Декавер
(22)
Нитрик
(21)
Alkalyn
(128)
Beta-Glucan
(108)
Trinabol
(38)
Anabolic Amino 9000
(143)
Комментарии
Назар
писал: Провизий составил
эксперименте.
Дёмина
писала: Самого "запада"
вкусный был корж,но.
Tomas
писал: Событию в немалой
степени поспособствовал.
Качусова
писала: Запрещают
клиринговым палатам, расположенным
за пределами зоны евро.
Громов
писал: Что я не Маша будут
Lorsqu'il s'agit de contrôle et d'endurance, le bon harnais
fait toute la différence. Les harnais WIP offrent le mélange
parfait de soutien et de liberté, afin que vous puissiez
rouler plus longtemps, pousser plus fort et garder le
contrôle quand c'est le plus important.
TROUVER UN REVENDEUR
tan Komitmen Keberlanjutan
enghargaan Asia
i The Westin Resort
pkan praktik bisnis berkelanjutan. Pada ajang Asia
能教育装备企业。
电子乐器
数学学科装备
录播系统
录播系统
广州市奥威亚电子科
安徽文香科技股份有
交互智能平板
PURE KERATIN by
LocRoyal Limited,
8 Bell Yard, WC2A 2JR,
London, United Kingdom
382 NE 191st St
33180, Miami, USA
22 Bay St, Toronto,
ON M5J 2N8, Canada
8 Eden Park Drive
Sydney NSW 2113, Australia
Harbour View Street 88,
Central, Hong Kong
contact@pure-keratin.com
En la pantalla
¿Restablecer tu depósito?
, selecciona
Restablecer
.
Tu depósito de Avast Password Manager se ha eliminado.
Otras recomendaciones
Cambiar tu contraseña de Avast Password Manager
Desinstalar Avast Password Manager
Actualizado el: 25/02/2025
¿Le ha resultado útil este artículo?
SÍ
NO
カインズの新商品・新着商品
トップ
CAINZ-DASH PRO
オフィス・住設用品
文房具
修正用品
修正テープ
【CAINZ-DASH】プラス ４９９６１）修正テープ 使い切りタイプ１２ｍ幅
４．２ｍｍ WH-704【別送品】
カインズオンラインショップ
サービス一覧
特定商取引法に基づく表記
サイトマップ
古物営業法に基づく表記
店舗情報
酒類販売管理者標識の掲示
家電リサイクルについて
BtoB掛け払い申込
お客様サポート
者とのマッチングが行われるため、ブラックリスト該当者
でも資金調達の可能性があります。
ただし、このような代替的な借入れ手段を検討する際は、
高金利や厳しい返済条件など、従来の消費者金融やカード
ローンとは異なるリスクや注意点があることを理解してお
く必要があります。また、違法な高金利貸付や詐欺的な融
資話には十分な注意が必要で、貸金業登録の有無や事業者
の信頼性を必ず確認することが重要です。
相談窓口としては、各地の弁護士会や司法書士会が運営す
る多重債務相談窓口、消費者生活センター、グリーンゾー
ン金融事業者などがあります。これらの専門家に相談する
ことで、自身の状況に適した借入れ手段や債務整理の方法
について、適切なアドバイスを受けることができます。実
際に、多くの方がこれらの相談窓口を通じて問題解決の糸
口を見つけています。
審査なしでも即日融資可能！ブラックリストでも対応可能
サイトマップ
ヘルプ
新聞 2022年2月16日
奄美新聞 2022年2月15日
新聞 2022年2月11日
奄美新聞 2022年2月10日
---
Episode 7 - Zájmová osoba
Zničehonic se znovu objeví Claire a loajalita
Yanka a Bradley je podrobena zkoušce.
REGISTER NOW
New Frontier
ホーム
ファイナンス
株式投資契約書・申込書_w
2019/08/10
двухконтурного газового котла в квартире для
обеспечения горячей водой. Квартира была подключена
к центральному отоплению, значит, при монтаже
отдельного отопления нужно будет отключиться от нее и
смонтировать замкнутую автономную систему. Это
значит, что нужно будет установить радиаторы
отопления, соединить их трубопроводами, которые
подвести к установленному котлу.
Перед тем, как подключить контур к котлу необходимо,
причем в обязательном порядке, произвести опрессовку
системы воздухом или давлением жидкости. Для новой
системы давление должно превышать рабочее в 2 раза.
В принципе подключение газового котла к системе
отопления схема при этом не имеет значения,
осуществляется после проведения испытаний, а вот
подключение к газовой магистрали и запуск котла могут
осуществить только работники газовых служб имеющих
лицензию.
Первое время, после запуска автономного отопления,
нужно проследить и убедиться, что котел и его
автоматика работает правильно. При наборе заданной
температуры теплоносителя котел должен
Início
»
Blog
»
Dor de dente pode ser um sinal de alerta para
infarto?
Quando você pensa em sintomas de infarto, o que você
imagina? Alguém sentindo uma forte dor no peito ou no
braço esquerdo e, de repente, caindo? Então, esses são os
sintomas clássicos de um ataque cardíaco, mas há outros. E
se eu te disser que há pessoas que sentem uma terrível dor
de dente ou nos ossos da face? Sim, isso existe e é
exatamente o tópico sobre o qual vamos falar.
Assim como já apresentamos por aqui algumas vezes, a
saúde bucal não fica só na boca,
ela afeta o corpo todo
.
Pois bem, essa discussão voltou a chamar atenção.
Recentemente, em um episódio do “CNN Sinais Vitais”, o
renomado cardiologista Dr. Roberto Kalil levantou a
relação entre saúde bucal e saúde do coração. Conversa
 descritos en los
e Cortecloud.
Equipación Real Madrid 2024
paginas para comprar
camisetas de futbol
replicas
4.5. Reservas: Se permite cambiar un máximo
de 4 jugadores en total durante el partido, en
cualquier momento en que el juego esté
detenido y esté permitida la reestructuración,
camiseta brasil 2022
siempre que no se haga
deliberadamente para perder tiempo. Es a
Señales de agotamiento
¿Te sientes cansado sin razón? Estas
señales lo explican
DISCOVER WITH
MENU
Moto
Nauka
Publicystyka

__What to work on__: Copy out only the lines of the records above from the one with "ン金融事業者などがあります。これらの専門家に相談する" through the one with "奄美新聞 2022年2月10日", exactly as they stand, both included.

__Output of the exercise__:
ン金融事業者などがあります。これらの専門家に相談する
ことで、自身の状況に適した借入れ手段や債務整理の方法
について、適切なアドバイスを受けることができます。実
際に、多くの方がこれらの相談窓口を通じて問題解決の糸
口を見つけています。
審査なしでも即日融資可能！ブラックリストでも対応可能
サイトマップ
ヘルプ
新聞 2022年2月16日
奄美新聞 2022年2月15日
新聞 2022年2月11日
奄美新聞 2022年2月10日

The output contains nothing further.